2. The switch assembly of claim 1, wherein the manipulation knob comprises:

a pair of operating portions outwardly protruding from the manipulation knob in a radial direction, having a predetermined angle therebetween, and operating the first and the second tension ribs of the shuttle body; and

a connection portion extending from the manipulation knob in an axial direction and connected to the shuttle body.

3. The switch assembly of claim 2, wherein the first and the second tension ribs of the shuttle body each comprises:

a protrusion upwardly protruding toward the manipulation knob; and

an inclined portion formed at a predetermined inclination angle with respect to the protrusion and inwardly curved, contacting with the operating portion of the manipulation knob.

4. The switch assembly of claim 2, wherein the shuttle body has a guide recess formed therein, to receive the connection portion of the manipulation knob and restrict the movements of the connection portion within a predetermined range.

5. The switch assembly of claim 2, wherein the operating portions of the manipulation knob each includes a pair of locking protrusions locked by opposite ends of the spring member and is exerted with an elastic biasing force toward the releasing position.

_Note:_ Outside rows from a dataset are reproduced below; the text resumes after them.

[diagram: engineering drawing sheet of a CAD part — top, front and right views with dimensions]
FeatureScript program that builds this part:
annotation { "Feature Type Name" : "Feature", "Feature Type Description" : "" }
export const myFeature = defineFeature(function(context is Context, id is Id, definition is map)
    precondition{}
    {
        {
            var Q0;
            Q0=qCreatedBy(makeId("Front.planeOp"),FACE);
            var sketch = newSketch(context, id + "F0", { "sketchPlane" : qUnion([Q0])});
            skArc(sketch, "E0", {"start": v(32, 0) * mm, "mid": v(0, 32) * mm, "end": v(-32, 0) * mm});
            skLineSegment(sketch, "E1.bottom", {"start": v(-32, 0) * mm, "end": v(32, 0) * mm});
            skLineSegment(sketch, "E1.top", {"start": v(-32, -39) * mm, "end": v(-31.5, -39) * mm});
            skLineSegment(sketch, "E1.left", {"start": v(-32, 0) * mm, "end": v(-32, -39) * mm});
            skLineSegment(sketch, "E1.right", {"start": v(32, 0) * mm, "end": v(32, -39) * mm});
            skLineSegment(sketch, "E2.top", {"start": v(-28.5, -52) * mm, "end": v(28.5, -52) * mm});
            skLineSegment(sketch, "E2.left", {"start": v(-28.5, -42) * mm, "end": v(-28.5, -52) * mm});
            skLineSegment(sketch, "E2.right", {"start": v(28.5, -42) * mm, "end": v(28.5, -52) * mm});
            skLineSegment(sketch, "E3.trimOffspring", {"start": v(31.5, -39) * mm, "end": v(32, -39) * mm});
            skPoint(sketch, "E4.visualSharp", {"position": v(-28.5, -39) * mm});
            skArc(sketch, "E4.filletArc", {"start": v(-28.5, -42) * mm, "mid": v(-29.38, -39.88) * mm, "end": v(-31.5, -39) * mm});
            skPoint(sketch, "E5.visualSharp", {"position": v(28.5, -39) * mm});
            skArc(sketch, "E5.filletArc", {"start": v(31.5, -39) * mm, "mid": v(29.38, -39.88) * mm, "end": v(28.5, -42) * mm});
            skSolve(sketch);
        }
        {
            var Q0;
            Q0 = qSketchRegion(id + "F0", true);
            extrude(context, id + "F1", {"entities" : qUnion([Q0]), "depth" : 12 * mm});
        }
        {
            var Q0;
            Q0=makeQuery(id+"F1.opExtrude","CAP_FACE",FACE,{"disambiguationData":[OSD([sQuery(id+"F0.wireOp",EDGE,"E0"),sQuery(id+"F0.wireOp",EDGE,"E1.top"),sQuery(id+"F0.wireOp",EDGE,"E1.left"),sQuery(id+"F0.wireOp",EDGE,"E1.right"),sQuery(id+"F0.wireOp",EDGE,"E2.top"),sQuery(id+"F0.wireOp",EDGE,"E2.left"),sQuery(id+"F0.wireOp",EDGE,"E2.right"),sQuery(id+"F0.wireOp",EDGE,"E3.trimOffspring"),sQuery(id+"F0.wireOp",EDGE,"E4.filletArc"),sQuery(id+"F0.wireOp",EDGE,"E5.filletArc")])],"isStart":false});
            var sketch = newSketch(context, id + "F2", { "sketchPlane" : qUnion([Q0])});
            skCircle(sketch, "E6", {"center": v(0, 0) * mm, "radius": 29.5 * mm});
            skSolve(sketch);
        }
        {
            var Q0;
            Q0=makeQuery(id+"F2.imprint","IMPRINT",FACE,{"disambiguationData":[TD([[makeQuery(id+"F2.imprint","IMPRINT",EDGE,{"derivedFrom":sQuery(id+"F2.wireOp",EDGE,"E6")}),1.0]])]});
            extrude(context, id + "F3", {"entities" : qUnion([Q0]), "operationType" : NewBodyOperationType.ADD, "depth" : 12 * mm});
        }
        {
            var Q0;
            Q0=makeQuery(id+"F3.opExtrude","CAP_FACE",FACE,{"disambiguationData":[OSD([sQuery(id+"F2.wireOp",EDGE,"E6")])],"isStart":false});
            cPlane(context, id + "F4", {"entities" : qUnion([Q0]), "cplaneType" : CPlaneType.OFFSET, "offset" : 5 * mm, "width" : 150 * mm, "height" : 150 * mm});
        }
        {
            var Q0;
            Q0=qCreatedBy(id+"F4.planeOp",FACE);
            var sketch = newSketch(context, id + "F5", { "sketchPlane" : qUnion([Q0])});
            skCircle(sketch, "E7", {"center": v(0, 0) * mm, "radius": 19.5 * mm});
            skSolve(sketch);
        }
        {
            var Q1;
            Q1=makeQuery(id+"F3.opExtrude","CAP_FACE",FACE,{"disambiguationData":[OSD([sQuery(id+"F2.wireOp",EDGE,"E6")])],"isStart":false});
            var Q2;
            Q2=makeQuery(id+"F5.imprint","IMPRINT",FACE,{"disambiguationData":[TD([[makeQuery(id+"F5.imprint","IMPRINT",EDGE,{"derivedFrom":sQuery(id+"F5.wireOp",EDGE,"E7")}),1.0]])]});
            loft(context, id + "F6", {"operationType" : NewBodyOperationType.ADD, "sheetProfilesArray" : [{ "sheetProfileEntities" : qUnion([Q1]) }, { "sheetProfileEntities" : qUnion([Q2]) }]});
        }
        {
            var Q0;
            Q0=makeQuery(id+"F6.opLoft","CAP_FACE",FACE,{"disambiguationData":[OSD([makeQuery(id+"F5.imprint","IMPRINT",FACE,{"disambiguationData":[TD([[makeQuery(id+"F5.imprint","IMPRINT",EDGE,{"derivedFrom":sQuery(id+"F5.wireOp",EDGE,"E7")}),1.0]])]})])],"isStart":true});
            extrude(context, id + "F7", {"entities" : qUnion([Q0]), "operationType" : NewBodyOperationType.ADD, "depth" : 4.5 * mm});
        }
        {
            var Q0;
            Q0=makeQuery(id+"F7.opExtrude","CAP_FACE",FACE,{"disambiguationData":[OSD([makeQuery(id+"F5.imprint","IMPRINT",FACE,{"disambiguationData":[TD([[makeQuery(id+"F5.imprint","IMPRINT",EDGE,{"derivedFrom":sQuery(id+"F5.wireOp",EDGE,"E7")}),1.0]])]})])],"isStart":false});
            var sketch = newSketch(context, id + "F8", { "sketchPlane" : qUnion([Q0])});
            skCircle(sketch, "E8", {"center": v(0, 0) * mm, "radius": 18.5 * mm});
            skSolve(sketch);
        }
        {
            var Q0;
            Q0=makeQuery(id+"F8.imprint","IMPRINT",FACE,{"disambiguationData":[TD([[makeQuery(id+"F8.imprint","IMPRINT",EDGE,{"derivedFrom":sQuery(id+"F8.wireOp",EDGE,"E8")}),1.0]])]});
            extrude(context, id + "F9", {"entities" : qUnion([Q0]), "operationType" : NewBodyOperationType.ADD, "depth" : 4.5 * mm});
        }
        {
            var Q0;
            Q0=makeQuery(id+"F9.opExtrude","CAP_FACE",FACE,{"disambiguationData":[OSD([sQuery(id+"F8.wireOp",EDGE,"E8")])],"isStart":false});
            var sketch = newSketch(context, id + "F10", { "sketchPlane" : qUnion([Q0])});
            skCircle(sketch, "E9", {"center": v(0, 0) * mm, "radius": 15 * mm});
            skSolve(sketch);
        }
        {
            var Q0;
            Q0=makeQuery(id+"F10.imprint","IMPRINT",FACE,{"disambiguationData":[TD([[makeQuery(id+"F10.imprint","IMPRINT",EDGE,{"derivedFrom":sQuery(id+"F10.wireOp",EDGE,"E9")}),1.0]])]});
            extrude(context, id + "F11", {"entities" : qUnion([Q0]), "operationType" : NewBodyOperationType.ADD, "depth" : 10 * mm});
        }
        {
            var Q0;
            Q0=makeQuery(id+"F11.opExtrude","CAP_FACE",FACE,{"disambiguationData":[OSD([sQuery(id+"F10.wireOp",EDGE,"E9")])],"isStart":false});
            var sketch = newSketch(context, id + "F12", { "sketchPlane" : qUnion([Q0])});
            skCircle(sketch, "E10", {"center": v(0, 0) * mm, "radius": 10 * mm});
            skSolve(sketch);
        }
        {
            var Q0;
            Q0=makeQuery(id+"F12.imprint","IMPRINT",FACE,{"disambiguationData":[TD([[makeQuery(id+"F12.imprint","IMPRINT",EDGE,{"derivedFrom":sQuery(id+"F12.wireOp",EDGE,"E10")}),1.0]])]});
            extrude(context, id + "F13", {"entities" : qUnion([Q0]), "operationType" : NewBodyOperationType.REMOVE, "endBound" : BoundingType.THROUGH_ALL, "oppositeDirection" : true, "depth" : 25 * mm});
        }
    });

6. The switch assembly of claim 1, wherein a third tact switch is further disposed on the PCB, and the shuttle body further includes a third tension rib located between the first and the second tension rib to operate with the third tact switch, and the third tension rib is elastically deformed when being pressed by the manipulation knob positioned at the release position, thereby turning on the third tact switch.

7. The switch assembly of claim 6, wherein the shuttle body is provided with an elastic supporting rib which elastically supports the manipulation knob such that the third tension rib is placed at a position to turn off the third tact switch.

8. The switch assembly of claim 6, further comprising a shuttle ring located between the manipulation knob and a front panel of an electronic product through which a part of the manipulation knob extends to the exterior of the electronic product.

9. The switch assembly of claim 1, further comprising a shuttle ring located between the manipulation knob and a front panel of an electronic product through which a part of the manipulation knob extends to the exterior of the electronic product.